The first report reached back to Jan. 1, 2004, through Sept. 30, 2016, but did not include voluntary reports made by drug manufacturers. That information is expected to be included in the first quarterly update, which will include the last three months of 2016 and is scheduled to be posted by February 2017. The report revealed a total of 56,574 adverse events, with 56,574 associated with food products; 25,412 linked to dietary supplements, and 4,322 tied to cosmetic products.
The FDA said that being more transparent will help the agency and other public health experts monitor trends in adverse event reports that could signal a safety issue that needs addressing.
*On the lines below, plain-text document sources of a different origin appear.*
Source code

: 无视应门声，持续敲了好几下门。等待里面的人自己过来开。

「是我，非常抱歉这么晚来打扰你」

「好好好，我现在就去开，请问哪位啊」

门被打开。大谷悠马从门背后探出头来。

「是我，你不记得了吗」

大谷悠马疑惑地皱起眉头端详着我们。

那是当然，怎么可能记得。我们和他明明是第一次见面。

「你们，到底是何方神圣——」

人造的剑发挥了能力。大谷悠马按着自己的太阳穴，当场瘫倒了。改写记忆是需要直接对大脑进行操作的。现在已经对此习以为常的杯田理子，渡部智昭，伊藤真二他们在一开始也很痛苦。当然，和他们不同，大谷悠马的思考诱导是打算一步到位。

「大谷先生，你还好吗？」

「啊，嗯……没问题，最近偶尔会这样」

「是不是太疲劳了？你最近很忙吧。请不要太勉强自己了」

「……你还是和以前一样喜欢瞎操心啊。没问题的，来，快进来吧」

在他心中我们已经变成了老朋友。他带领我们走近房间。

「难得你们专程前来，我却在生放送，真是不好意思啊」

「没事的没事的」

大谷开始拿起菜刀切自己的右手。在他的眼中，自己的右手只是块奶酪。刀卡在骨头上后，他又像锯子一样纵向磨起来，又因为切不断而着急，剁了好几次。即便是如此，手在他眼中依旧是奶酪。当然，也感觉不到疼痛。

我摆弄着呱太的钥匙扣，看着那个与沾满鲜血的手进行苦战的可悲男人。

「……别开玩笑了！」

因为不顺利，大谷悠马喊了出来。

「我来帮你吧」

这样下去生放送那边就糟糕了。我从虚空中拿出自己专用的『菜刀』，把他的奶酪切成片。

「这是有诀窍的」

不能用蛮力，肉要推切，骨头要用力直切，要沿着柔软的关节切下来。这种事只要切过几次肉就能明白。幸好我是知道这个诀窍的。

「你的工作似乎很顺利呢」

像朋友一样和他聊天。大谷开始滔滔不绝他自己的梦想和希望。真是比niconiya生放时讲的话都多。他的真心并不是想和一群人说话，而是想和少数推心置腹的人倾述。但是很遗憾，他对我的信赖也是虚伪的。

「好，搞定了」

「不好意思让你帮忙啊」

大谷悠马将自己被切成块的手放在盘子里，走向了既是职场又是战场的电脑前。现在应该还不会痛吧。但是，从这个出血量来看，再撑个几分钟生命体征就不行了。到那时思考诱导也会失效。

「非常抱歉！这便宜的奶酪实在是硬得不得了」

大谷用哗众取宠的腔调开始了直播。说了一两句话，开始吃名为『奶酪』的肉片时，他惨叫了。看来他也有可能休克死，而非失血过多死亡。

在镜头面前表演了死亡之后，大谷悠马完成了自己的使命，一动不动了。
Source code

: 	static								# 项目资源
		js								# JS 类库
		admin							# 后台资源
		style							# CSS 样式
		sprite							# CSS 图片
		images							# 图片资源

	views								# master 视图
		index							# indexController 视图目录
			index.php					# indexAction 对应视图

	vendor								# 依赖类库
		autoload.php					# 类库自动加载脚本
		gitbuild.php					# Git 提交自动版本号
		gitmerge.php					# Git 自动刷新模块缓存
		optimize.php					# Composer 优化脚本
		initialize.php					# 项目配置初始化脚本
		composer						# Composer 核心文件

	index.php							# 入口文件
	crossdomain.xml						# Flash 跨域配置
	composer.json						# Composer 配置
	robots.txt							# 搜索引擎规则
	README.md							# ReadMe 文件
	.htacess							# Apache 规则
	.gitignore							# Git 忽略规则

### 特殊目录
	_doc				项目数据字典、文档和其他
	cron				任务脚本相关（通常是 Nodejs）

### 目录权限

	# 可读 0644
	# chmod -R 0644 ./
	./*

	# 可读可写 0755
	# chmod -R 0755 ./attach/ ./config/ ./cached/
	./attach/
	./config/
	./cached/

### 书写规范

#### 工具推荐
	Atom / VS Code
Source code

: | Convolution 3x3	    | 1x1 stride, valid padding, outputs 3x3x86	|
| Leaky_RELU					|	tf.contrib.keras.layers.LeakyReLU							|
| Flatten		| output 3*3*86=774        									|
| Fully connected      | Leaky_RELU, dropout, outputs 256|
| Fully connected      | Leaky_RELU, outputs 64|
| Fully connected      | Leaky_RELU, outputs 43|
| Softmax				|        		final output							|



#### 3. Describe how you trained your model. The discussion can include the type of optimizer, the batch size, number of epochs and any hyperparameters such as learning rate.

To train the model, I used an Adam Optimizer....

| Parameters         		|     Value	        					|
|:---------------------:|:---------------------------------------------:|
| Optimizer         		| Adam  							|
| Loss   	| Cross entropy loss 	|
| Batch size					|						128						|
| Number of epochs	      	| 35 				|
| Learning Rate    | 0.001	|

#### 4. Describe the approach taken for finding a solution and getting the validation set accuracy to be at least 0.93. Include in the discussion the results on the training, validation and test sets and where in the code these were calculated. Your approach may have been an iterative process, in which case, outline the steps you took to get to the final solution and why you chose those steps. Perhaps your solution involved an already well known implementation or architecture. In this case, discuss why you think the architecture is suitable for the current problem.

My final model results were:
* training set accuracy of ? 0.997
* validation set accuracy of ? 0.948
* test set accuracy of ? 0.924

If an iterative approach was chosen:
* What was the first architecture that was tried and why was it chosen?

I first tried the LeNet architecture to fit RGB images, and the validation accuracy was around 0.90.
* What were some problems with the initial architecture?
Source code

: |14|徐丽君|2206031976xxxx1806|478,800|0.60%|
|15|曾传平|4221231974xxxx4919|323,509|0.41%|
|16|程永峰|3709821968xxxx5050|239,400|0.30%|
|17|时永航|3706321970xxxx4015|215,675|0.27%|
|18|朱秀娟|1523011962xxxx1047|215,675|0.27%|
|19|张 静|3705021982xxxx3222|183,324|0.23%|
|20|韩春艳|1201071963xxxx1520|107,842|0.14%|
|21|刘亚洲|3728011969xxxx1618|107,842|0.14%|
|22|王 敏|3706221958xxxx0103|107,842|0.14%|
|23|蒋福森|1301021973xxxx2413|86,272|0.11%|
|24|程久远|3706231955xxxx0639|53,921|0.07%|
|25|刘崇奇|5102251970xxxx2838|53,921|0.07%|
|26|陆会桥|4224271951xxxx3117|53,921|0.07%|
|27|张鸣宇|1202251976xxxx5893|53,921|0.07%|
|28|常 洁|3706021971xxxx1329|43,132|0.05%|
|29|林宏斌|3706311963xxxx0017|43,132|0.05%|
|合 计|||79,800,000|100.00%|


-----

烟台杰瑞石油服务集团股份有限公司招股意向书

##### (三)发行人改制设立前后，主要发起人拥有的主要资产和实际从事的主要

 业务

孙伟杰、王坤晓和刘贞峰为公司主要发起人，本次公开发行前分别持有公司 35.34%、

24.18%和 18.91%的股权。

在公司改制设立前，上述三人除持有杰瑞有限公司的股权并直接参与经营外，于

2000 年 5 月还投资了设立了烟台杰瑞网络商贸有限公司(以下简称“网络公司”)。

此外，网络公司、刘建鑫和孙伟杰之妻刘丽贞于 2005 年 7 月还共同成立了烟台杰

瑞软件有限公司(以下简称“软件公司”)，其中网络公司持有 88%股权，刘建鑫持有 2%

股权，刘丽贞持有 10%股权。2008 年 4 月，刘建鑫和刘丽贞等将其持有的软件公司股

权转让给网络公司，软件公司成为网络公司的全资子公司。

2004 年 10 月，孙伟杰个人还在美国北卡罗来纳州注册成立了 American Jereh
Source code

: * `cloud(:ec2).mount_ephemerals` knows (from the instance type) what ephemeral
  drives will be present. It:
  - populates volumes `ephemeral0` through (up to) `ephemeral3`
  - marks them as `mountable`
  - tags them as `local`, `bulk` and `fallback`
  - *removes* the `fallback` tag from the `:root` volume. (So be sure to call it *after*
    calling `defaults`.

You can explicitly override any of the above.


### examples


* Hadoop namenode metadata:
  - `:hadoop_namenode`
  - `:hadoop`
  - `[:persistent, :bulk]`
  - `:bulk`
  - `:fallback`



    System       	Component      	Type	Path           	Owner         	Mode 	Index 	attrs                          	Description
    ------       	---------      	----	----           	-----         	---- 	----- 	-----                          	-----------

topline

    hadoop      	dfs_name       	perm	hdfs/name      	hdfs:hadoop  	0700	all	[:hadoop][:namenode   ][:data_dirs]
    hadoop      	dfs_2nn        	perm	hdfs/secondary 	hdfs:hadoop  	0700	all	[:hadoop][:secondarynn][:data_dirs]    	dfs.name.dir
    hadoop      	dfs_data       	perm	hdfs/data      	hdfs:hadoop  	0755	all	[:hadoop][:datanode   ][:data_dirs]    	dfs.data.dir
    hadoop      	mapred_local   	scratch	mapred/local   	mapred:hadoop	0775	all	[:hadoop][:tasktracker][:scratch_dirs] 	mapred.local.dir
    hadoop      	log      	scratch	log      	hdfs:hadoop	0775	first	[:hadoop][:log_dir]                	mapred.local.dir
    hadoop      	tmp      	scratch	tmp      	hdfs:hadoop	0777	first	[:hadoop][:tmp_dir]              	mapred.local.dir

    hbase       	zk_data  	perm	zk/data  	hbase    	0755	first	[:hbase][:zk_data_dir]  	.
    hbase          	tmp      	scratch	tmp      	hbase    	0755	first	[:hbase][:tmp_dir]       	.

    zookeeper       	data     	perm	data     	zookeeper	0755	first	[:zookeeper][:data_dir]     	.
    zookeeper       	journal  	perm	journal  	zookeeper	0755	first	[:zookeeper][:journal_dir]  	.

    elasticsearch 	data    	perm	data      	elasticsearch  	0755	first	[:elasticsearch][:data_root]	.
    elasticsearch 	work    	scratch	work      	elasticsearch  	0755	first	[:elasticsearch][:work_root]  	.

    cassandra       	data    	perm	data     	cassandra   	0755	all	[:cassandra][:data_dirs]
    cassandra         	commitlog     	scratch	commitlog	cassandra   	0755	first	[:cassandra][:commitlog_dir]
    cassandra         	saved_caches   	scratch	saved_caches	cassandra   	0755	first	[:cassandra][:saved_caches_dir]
A similar system is already in place for prescription drugs. Providing more transparency with foods, cosmetics and dietary supplements is another way the FDA hopes to protect consumers. For example, the agency has limited oversight of dietary supplements. The products are not reviewed by the FDA before they are put on the market, opening the door for makers to slip hidden and potentially dangerous drug ingredients in their products.
Currently, the Personal Care Products Safety Act is pending in Congress. The proposed act will require cosmetic makers to report adverse events related to their products within 15 business days of becoming aware of the problem. The law will also give the FDA mandatory recall authority over cosmetics in the event of a safety concern.
Legal experts say that making the adverse event records public will help consumers be more educated about dangerous food, supplements and cosmetics faster, and may mean more personal injury lawsuits against manufacturers of these products.